Millcreek Canyon is next to Parley's Canyon on the north and Big Cottonwood Canyon on the south. Though perhaps the most accessible canyon to Salt Lake City, its upper reaches are much less visited than neighboring canyons.

==Recreation==

===Biking===
The upper trails in Millcreek Canyon (those above the winter gate, which is located at the Maple Grove picnic area) are open to biking on even-numbered days only. Bikes are allowed on the lower trails on all days.
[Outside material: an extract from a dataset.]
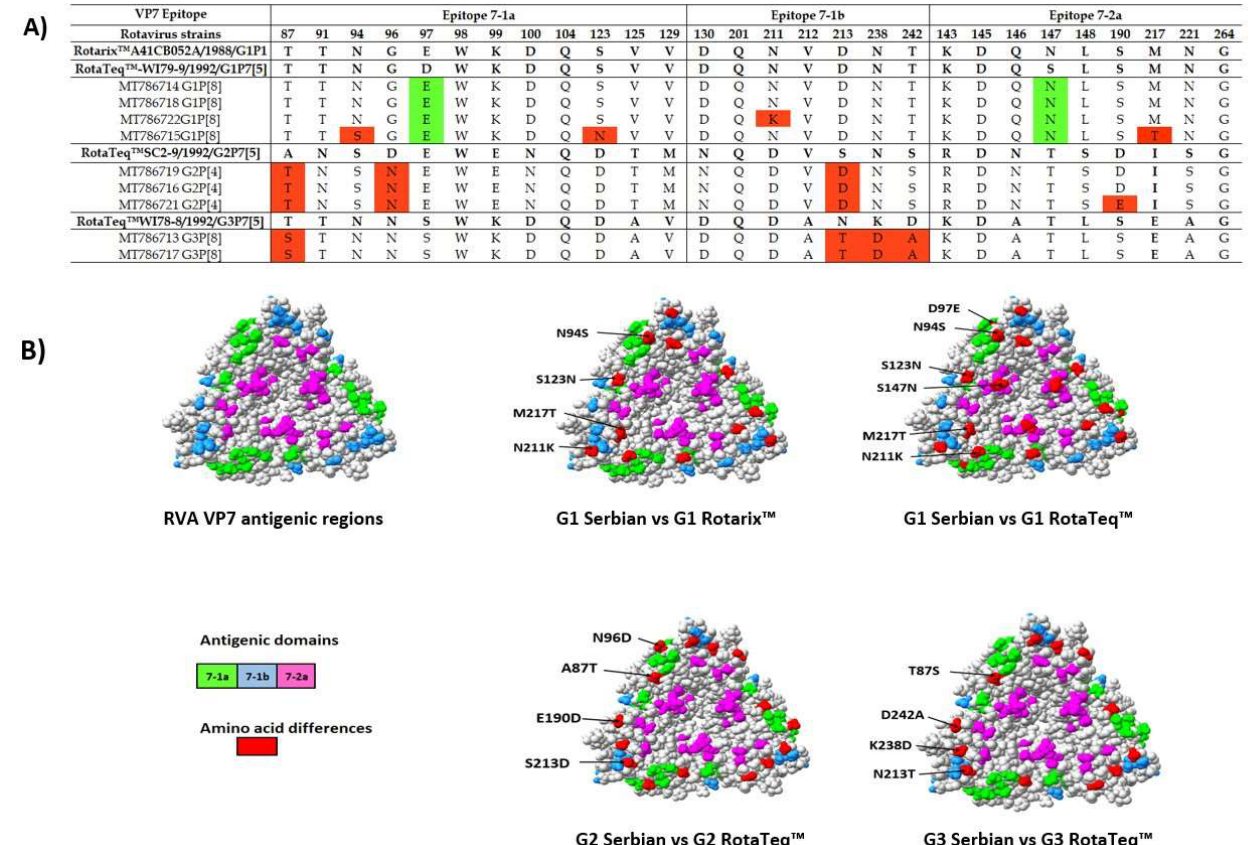
Figure 6. ( A ) Alignment of the amino acid residues in VP7 antigenic epitopes of the rotavirus strains circulating in Vojvodina, Serbia with those of the Rotarix™ and RotaTeq™ vaccines. Alignment of the amino acid residues defining the neutralization domains of the VP7 protein (7-1a, 7-1b, and 7-2a) of rotavirus strains analyzed. ( B ) Surface representation of VP7 trimer (Protein Data Bank (PDB) accession 3FMG). Antigenic epitopes 7-1a, 7-1b, and 7-2 are marked in green, blue, and purple colors, respectively. Red color shows surface exposed residues which differ between our vaccine strains.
When riding on the road, bicycles are subject to the same laws as motor vehicles, including signalling before a turn and stopping at stop signs. For more information please consult the website http://RoadRespect.Utah.gov.

===Dogs===
Dogs are allowed in Millcreek canyon every day. They may be off leash on hiking trails on odd numbered days, but must still be leashed in all developed areas, including the road, trail heads, and picnic areas. On even numbered days dogs must always be leashed in all areas, including all hiking trails.

When the ski trail along the road in the upper canyon is groomed it is regulated as a trail and dogs may be off leash there on odd-numbered days. However, when the trail is not being maintained, it is considered a service road, even though it is closed to vehicles, and dogs must be leashed.
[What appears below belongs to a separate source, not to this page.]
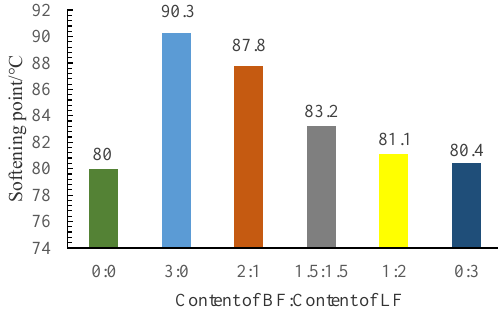
Figure 8. Test results of the softening point.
Dog owners are required to pick up after their dogs. There are receptacles for dog waste in several places in the canyon, including both upper and lower Big Water trailheads.

===Hiking===
Millcreek Canyon has a variety of trails for hiking. Difficulty ranges from easy (beginner) to difficult (advanced).

Popular trails include:

- The Pipeline Trail is popular for kids or beginning hikers. It can be accessed from multiple points (Rattlesnake, Church Fork, Burch Hollow and Elbow Fork Trailheads). The least strenuous access points are Elbow Fork and Burch Hollow. This trail is approximately 6.7 miles in length with an elevation gain of 800 feet.
- Desolation Trail to Salt Lake Overlook is accessed from the Desolation trailhead located just east of Millcreek Inn on the south side of the canyon. This a moderately strenuous hike that leads to a fantastic view of the Salt Lake Valley. The Overlook Trail is also a popular snowshoe trail in winter.
- The Grandeur Peak trail leads to Grandeur Peak (elev. 8299) and is accessed from the Church Fork Picnic area.
- The Dog Lake/Big Water trail is accessed from the Big Water trailhead at the top of Millcreek Canyon. This is a moderately difficult trail that is very popular for hikers and mountain bikers. Trail leads to Dog Lake and can also be accessed from the Mill D trailhead in Big Cottonwood Canyon.
- The Alexander Basin trail is accessed from the Alexander Basin trailhead, 8 miles up Millcreek Canyon on the south side of the road. In the summer months Alexander Basin can be filled with wildflowers and has views of the Millcreek (north) ridgeline and beyond. Gobblers Knob (10,246) can be reached from Alexander Basin. This is a steep and strenuous hike.
- The Mt. Aire Trail located at the confluence of Mill Creek Canyon, Mt. Aire Canyon, and Parley's Canyon. Hiking to the summit of Mt. Aire is a steep 1.8 miles with an elevation gain of almost 2,000 feet. The following elevation chart illustrates the trail’s consistently unrelenting slope.

==Access==
The top half Millcreek Canyon is closed from November 1 through July 1 to vehicle traffic.

A $5.00 fee per vehicle is paid upon leaving Millcreek Canyon. Annual passes are $50.00 Seniors (age 60 and over) are charged only $3 per day, and may purchase an annual pass for $30. The interagency pass available from the National Park Service is not accepted in Millcreek Canyon.

==2021 avalanche==
On February 6, 2021, an avalanche occurred in the Wilson Glade area of the canyon, killing four skiers and injuring four others. The surviving skiers were able to dig themselves out of the snow and tried to rescue the other skiers, but to no avail. The canyon was subsequently closed to recreational use until further notice.